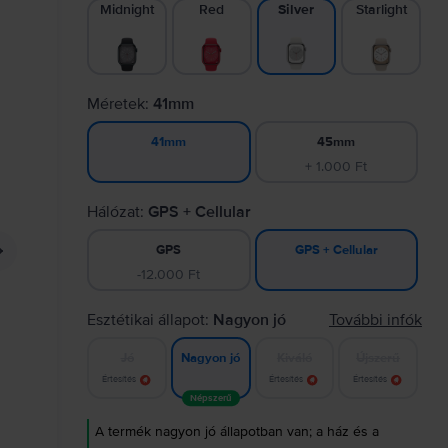
Midnight
Red
Starlight
Silver
Méretek:
41mm
45mm
41mm
+ 1.000 Ft
Hálózat:
GPS + Cellular
GPS
GPS + Cellular
-12.000 Ft
Esztétikai állapot:
Nagyon jó
További infók
Jó
Kiváló
Újszerű
Nagyon jó
Értesítés
Értesítés
Értesítés
Népszerű
A termék nagyon jó állapotban van; a ház és a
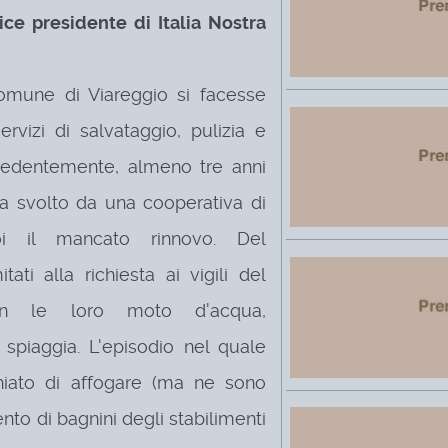
ice presidente di Italia Nostra
comune di Viareggio si facesse
ervizi di salvataggio, pulizia e
cedentemente, almeno tre anni
a svolto da una cooperativa di
oi il mancato rinnovo.
Del
tati alla richiesta ai vigili del
con le loro moto d'acqua,
a spiaggia.
L'episodio nel quale
chiato di affogare (ma ne sono
vento di bagnini degli stabilimenti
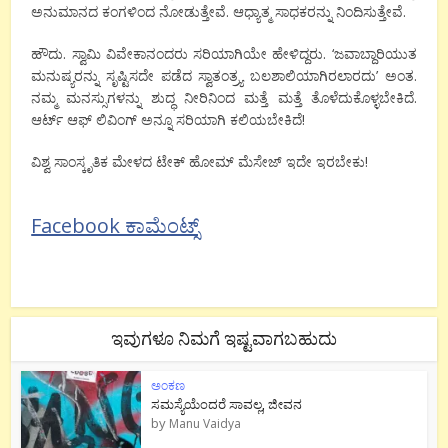
ಅನುಮಾನದ ಕಂಗಳಿಂದ ನೋಡುತ್ತೇವೆ. ಆಧ್ಯಾತ್ಮ ಸಾಧಕರನ್ನು ನಿಂದಿಸುತ್ತೇವೆ.
ಹೌದು. ಸ್ವಾಮಿ ವಿವೇಕಾನಂದರು ಸರಿಯಾಗಿಯೇ ಹೇಳಿದ್ದರು. ‘ಜವಾಬ್ದಾರಿಯುತ
ಮನುಷ್ಯರನ್ನು ಸೃಷ್ಟಿಸದೇ ಪಡೆದ ಸ್ವಾತಂತ್ರ್ಯ ಬಲಶಾಲಿಯಾಗಿರಲಾರದು’ ಅಂತ.
ನಮ್ಮ ಮನಸ್ಸುಗಳನ್ನು ಶುದ್ಧ ನೀರಿನಿಂದ ಮತ್ತೆ ಮತ್ತೆ ತೊಳೆದುಕೊಳ್ಳಬೇಕಿದೆ.
ಆರ್ಟ್ ಆಫ್ ಲಿವಿಂಗ್ ಅನ್ನೂ ಸರಿಯಾಗಿ ಕಲಿಯಬೇಕಿದೆ!
ವಿಶ್ವ ಸಾಂಸ್ಕೃತಿಕ ಮೇಳದ ಟೇಕ್ ಹೋಮ್ ಮೆಸೇಜ್ ಇದೇ ಇರಬೇಕು!
Facebook ಕಾಮೆಂಟ್ಸ್
ಇವುಗಳೂ ನಿಮಗೆ ಇಷ್ಟವಾಗಬಹುದು
ಅಂಕಣ
ಸಮಸ್ಯೆಯೆಂದರೆ ಸಾವಲ್ಲ, ಜೀವನ
by
Manu Vaidya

TASK: The listing above is to be written out again exactly, with its pictures omitted.

TASK SOLUTION:
Midnight
Red
Starlight
Silver
Méretek:
41mm
45mm
41mm
+ 1.000 Ft
Hálózat:
GPS + Cellular
GPS
GPS + Cellular
-12.000 Ft
Esztétikai állapot:
Nagyon jó
További infók
Jó
Kiváló
Újszerű
Nagyon jó
Értesítés
Értesítés
Értesítés
Népszerű
A termék nagyon jó állapotban van; a ház és a
ice presidente di Italia Nostra
comune di Viareggio si facesse
ervizi di salvataggio, pulizia e
cedentemente, almeno tre anni
a svolto da una cooperativa di
oi il mancato rinnovo.
Del
tati alla richiesta ai vigili del
con le loro moto d'acqua,
a spiaggia.
L'episodio nel quale
chiato di affogare (ma ne sono
vento di bagnini degli stabilimenti
ಅನುಮಾನದ ಕಂಗಳಿಂದ ನೋಡುತ್ತೇವೆ. ಆಧ್ಯಾತ್ಮ ಸಾಧಕರನ್ನು ನಿಂದಿಸುತ್ತೇವೆ.
ಹೌದು. ಸ್ವಾಮಿ ವಿವೇಕಾನಂದರು ಸರಿಯಾಗಿಯೇ ಹೇಳಿದ್ದರು. ‘ಜವಾಬ್ದಾರಿಯುತ
ಮನುಷ್ಯರನ್ನು ಸೃಷ್ಟಿಸದೇ ಪಡೆದ ಸ್ವಾತಂತ್ರ್ಯ ಬಲಶಾಲಿಯಾಗಿರಲಾರದು’ ಅಂತ.
ನಮ್ಮ ಮನಸ್ಸುಗಳನ್ನು ಶುದ್ಧ ನೀರಿನಿಂದ ಮತ್ತೆ ಮತ್ತೆ ತೊಳೆದುಕೊಳ್ಳಬೇಕಿದೆ.
ಆರ್ಟ್ ಆಫ್ ಲಿವಿಂಗ್ ಅನ್ನೂ ಸರಿಯಾಗಿ ಕಲಿಯಬೇಕಿದೆ!
ವಿಶ್ವ ಸಾಂಸ್ಕೃತಿಕ ಮೇಳದ ಟೇಕ್ ಹೋಮ್ ಮೆಸೇಜ್ ಇದೇ ಇರಬೇಕು!
Facebook ಕಾಮೆಂಟ್ಸ್
ಇವುಗಳೂ ನಿಮಗೆ ಇಷ್ಟವಾಗಬಹುದು
ಅಂಕಣ
ಸಮಸ್ಯೆಯೆಂದರೆ ಸಾವಲ್ಲ, ಜೀವನ
by
Manu Vaidya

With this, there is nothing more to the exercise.